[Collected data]
════════
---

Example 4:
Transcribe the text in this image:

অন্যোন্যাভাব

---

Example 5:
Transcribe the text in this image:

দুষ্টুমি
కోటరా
════════
YOUR ASSIGNMENT: Could you repeat every record word for word?

SOLUTION FOR THIS TASK:
---

Example 4:
Transcribe the text in this image:

অন্যোন্যাভাব

---

Example 5:
Transcribe the text in this image:

দুষ্টুমি
కోటరా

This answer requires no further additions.